**RECORDS SHOWN:**

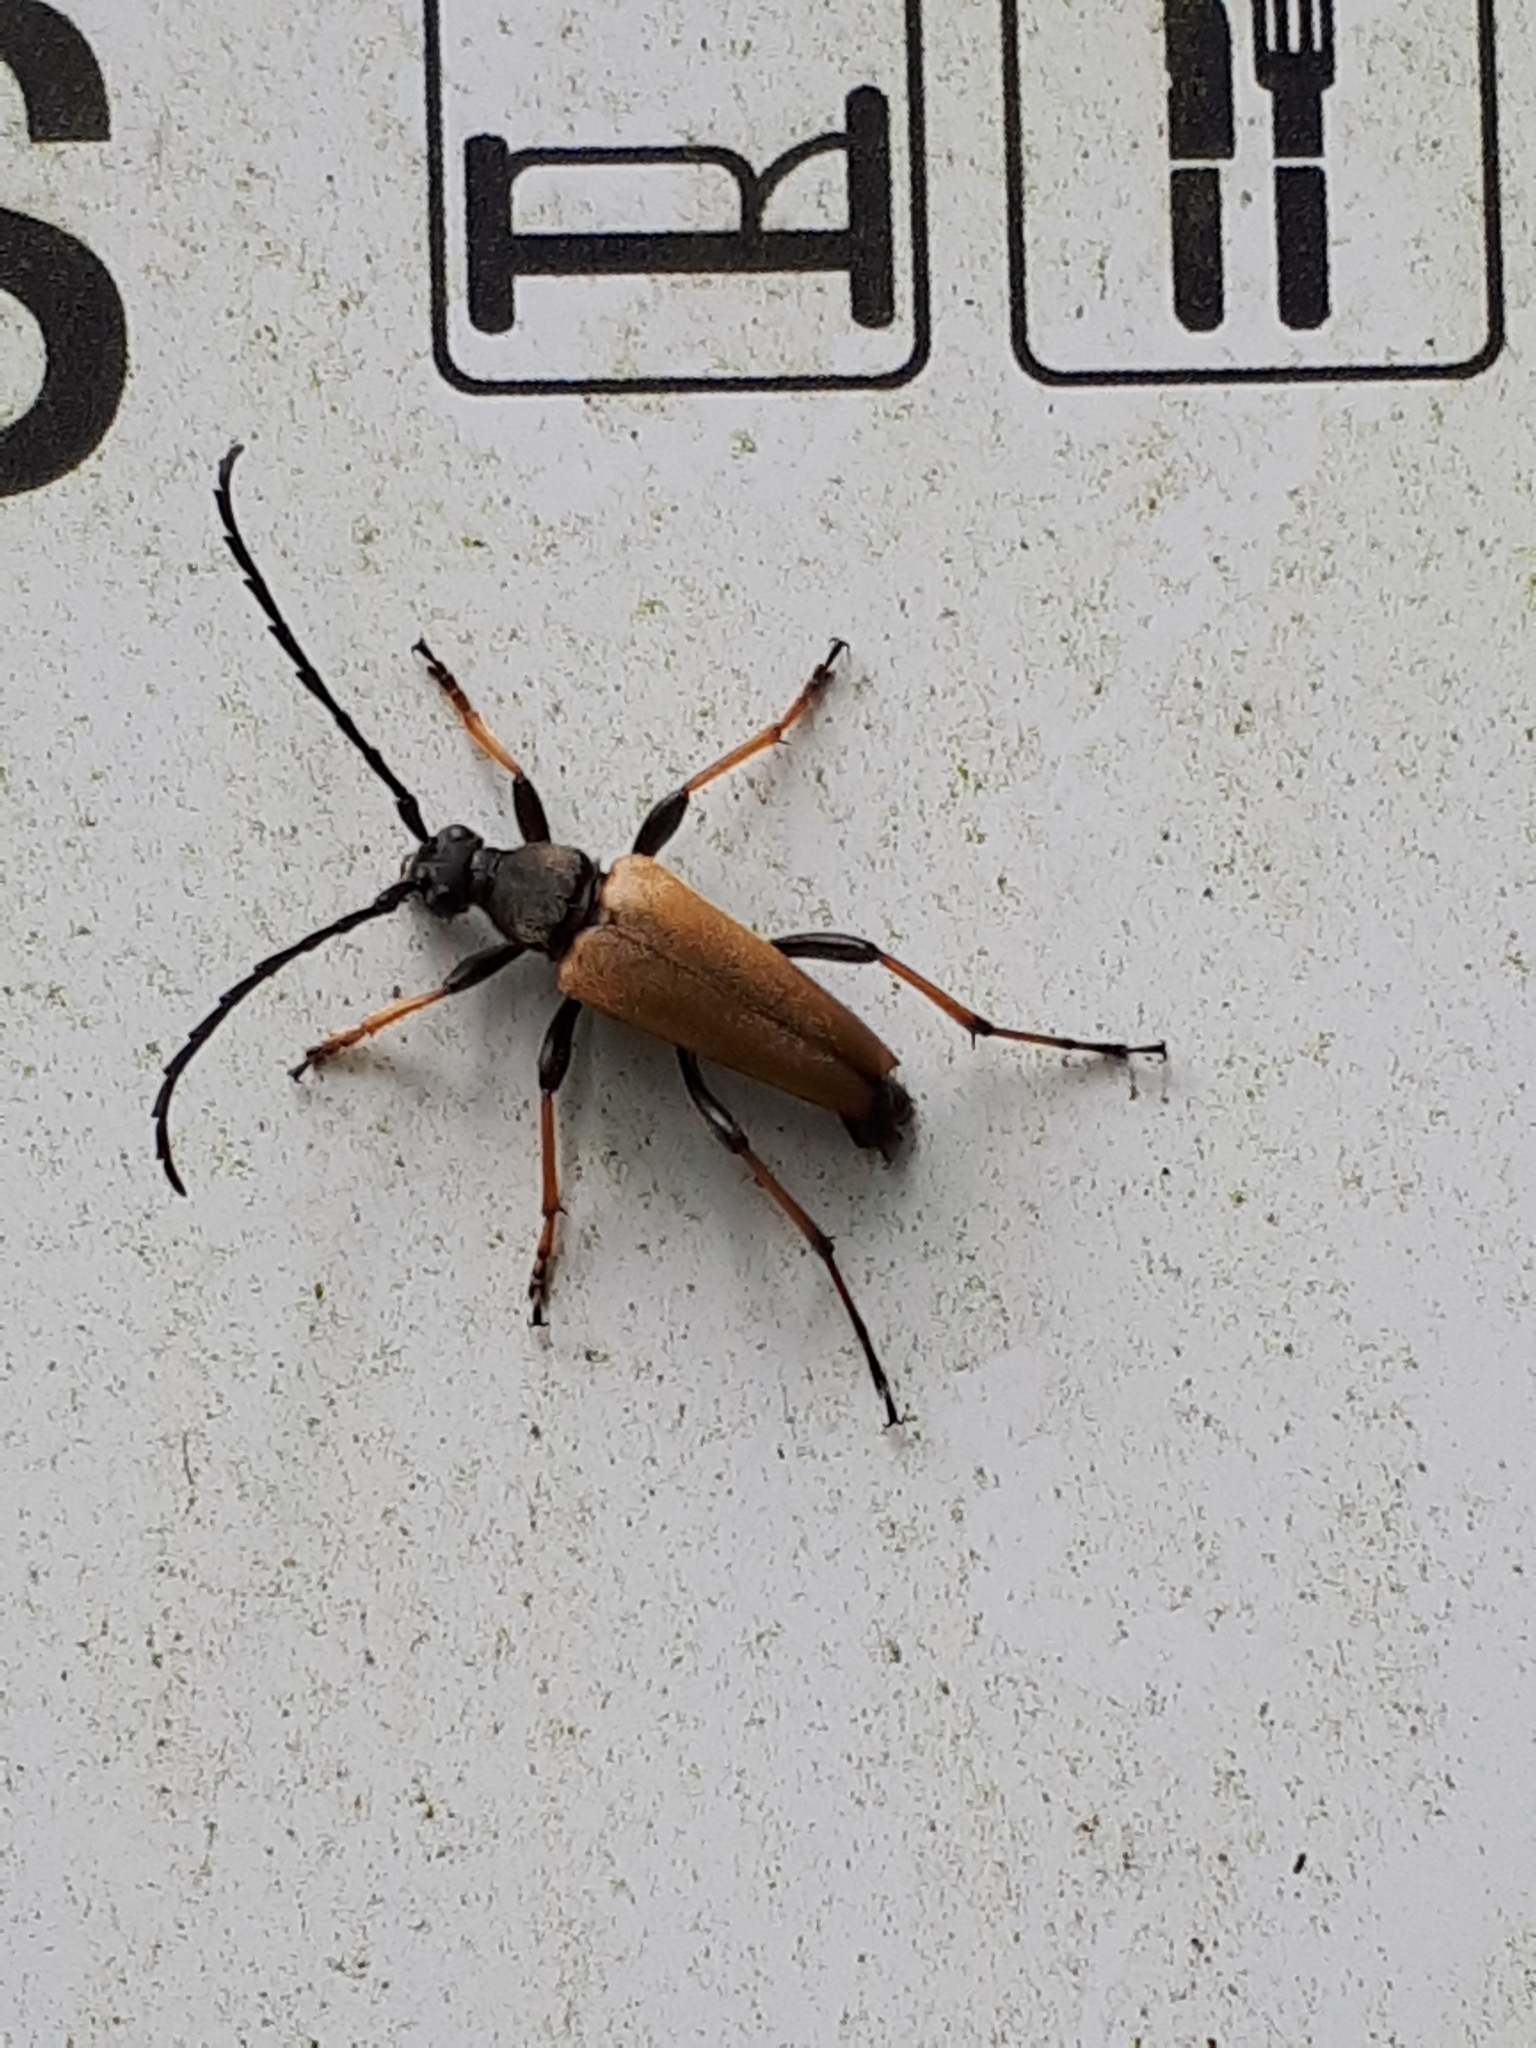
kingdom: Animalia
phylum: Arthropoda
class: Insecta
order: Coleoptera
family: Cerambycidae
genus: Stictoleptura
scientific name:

**CHALLENGE:** Reproduce the text lines of every entry above word for word, omitting the pictures.

**THE RESPONSE:**
kingdom: Animalia
phylum: Arthropoda
class: Insecta
order: Coleoptera
family: Cerambycidae
genus: Stictoleptura
scientific name:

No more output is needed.